1. Have your doctor or nurse explain the intended effects, when to expect the medication to take effect and how long the effects will last. Some medications take a few minutes, while others can take weeks before the intended effects are noticed. Some medications will manage symptoms for a short period of time, while others are longer lasting.
2. Have your doctor or nurse explain the side-effects and risks associated with the medication, and what to do if you experience them. Some medications require additional monitoring, such as regular bloodwork, to determine therapeutic levels and potential health risks.
3. Make a list of all other medications you are taking including prescribed, over-the-counter, vitamins, minerals, herbs, illicit drugs, alcohol, allergies to any medications and past side-effects. Provide this information to your doctor and pharmacist prior to using a new medication. Some medications interact with each other to cause further health concerns.
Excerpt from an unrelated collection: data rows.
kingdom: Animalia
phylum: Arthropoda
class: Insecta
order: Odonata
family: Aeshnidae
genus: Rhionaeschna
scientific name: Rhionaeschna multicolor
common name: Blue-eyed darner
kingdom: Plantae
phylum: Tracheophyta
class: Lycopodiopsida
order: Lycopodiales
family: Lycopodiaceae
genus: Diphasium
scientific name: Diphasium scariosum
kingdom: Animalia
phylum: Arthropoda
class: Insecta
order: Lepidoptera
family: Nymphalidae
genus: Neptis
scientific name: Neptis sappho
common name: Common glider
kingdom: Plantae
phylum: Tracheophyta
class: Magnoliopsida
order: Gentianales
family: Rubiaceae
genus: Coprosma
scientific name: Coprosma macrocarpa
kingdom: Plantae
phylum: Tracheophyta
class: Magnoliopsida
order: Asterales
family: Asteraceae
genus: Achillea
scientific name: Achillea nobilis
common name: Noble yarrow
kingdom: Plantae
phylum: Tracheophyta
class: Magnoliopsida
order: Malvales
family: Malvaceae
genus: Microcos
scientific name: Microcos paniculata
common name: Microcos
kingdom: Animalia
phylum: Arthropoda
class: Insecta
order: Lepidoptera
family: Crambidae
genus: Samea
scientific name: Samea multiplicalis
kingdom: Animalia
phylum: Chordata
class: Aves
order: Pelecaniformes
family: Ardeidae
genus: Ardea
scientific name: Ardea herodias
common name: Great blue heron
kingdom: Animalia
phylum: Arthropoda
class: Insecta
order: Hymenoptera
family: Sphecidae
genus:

4. Be sure you know when and how to take them. Read the label directions and follow them carefully. Some medications are taken with food, others are to be taken on an empty stomach. With some medication certain foods, alcohol and/or caffeine should be avoided because they can increase or decrease the strength of the medication.
5. Take medications at the same time each day unless otherwise instructed, to keep levels consistent.
6. Pay attention to the colour and shape of your medication. If they appear different, check with your pharmacist to ensure you received the correct prescription. Sometimes the appearance of a medication will change when the producer of the medication changes. Sometimes pharmacies make errors.
7. If the strength or dose of your medication changes without your prior knowledge, do not take it until you check it out with your healthcare provider.
8. Heat, air, light and moisture can damage medication. Most medications should be kept at room temperature in a cool, dry, dark area.
9. Do not stop your medication without your doctor’s direction, even if you are feeling better. Many medications need to be tapered down slowly to avoid withdrawal symptoms or to prevent a worsening of symptoms associated with the condition being treated.
10. Keep all medications secure and away from children and pets.